───── PROVIDED RECORDS ─────

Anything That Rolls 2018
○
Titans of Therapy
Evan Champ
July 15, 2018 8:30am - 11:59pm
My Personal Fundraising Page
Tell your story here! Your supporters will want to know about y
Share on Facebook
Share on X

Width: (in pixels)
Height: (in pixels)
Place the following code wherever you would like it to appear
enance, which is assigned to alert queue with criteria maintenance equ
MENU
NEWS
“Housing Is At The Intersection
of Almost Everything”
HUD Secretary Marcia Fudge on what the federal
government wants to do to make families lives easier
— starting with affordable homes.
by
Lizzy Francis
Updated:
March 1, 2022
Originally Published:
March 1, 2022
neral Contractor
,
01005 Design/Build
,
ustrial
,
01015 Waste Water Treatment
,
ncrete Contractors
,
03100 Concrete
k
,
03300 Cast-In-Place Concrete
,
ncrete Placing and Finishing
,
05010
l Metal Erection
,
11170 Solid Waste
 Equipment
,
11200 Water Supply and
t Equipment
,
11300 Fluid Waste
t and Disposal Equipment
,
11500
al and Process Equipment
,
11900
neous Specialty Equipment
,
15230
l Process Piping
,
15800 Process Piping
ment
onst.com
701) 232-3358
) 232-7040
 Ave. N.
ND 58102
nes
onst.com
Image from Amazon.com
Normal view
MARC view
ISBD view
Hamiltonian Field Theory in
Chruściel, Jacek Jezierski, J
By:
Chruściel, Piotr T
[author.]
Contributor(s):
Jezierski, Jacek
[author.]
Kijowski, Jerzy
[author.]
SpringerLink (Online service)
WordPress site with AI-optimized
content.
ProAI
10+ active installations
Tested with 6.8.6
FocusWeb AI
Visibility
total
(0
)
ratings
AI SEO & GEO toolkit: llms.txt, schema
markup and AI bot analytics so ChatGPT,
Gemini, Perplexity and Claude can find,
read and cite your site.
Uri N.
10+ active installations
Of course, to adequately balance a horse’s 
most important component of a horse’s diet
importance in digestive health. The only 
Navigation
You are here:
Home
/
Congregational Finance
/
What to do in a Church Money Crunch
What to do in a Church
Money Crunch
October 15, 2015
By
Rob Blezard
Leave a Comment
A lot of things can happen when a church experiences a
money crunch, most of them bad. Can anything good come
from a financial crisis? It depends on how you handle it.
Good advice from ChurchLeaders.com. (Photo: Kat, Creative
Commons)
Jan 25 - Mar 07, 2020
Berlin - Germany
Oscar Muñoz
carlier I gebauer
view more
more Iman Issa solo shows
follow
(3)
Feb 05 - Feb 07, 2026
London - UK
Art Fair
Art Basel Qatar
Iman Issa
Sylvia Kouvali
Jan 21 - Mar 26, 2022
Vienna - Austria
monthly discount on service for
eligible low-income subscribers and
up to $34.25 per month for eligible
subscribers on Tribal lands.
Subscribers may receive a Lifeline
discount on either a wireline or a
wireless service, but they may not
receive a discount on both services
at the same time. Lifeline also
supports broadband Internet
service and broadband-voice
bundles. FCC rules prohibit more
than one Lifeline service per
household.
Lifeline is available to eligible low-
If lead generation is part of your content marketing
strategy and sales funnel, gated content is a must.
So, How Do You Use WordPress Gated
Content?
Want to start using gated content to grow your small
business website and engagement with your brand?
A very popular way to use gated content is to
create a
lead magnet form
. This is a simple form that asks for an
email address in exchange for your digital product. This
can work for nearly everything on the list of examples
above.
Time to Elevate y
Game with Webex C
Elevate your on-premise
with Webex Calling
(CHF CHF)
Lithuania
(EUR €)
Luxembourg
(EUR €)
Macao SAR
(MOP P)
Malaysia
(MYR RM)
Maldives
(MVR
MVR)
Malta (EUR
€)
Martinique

─────

** WHAT IS NEEDED **
Write out, please, all of the material above exactly as written.

** RESULT OF THIS EXERCISE **
Anything That Rolls 2018
○
Titans of Therapy
Evan Champ
July 15, 2018 8:30am - 11:59pm
My Personal Fundraising Page
Tell your story here! Your supporters will want to know about y
Share on Facebook
Share on X

Width: (in pixels)
Height: (in pixels)
Place the following code wherever you would like it to appear
enance, which is assigned to alert queue with criteria maintenance equ
MENU
NEWS
“Housing Is At The Intersection
of Almost Everything”
HUD Secretary Marcia Fudge on what the federal
government wants to do to make families lives easier
— starting with affordable homes.
by
Lizzy Francis
Updated:
March 1, 2022
Originally Published:
March 1, 2022
neral Contractor
,
01005 Design/Build
,
ustrial
,
01015 Waste Water Treatment
,
ncrete Contractors
,
03100 Concrete
k
,
03300 Cast-In-Place Concrete
,
ncrete Placing and Finishing
,
05010
l Metal Erection
,
11170 Solid Waste
 Equipment
,
11200 Water Supply and
t Equipment
,
11300 Fluid Waste
t and Disposal Equipment
,
11500
al and Process Equipment
,
11900
neous Specialty Equipment
,
15230
l Process Piping
,
15800 Process Piping
ment
onst.com
701) 232-3358
) 232-7040
 Ave. N.
ND 58102
nes
onst.com
Image from Amazon.com
Normal view
MARC view
ISBD view
Hamiltonian Field Theory in
Chruściel, Jacek Jezierski, J
By:
Chruściel, Piotr T
[author.]
Contributor(s):
Jezierski, Jacek
[author.]
Kijowski, Jerzy
[author.]
SpringerLink (Online service)
WordPress site with AI-optimized
content.
ProAI
10+ active installations
Tested with 6.8.6
FocusWeb AI
Visibility
total
(0
)
ratings
AI SEO & GEO toolkit: llms.txt, schema
markup and AI bot analytics so ChatGPT,
Gemini, Perplexity and Claude can find,
read and cite your site.
Uri N.
10+ active installations
Of course, to adequately balance a horse’s 
most important component of a horse’s diet
importance in digestive health. The only 
Navigation
You are here:
Home
/
Congregational Finance
/
What to do in a Church Money Crunch
What to do in a Church
Money Crunch
October 15, 2015
By
Rob Blezard
Leave a Comment
A lot of things can happen when a church experiences a
money crunch, most of them bad. Can anything good come
from a financial crisis? It depends on how you handle it.
Good advice from ChurchLeaders.com. (Photo: Kat, Creative
Commons)
Jan 25 - Mar 07, 2020
Berlin - Germany
Oscar Muñoz
carlier I gebauer
view more
more Iman Issa solo shows
follow
(3)
Feb 05 - Feb 07, 2026
London - UK
Art Fair
Art Basel Qatar
Iman Issa
Sylvia Kouvali
Jan 21 - Mar 26, 2022
Vienna - Austria
monthly discount on service for
eligible low-income subscribers and
up to $34.25 per month for eligible
subscribers on Tribal lands.
Subscribers may receive a Lifeline
discount on either a wireline or a
wireless service, but they may not
receive a discount on both services
at the same time. Lifeline also
supports broadband Internet
service and broadband-voice
bundles. FCC rules prohibit more
than one Lifeline service per
household.
Lifeline is available to eligible low-
If lead generation is part of your content marketing
strategy and sales funnel, gated content is a must.
So, How Do You Use WordPress Gated
Content?
Want to start using gated content to grow your small
business website and engagement with your brand?
A very popular way to use gated content is to
create a
lead magnet form
. This is a simple form that asks for an
email address in exchange for your digital product. This
can work for nearly everything on the list of examples
above.
Time to Elevate y
Game with Webex C
Elevate your on-premise
with Webex Calling
(CHF CHF)
Lithuania
(EUR €)
Luxembourg
(EUR €)
Macao SAR
(MOP P)
Malaysia
(MYR RM)
Maldives
(MVR
MVR)
Malta (EUR
€)
Martinique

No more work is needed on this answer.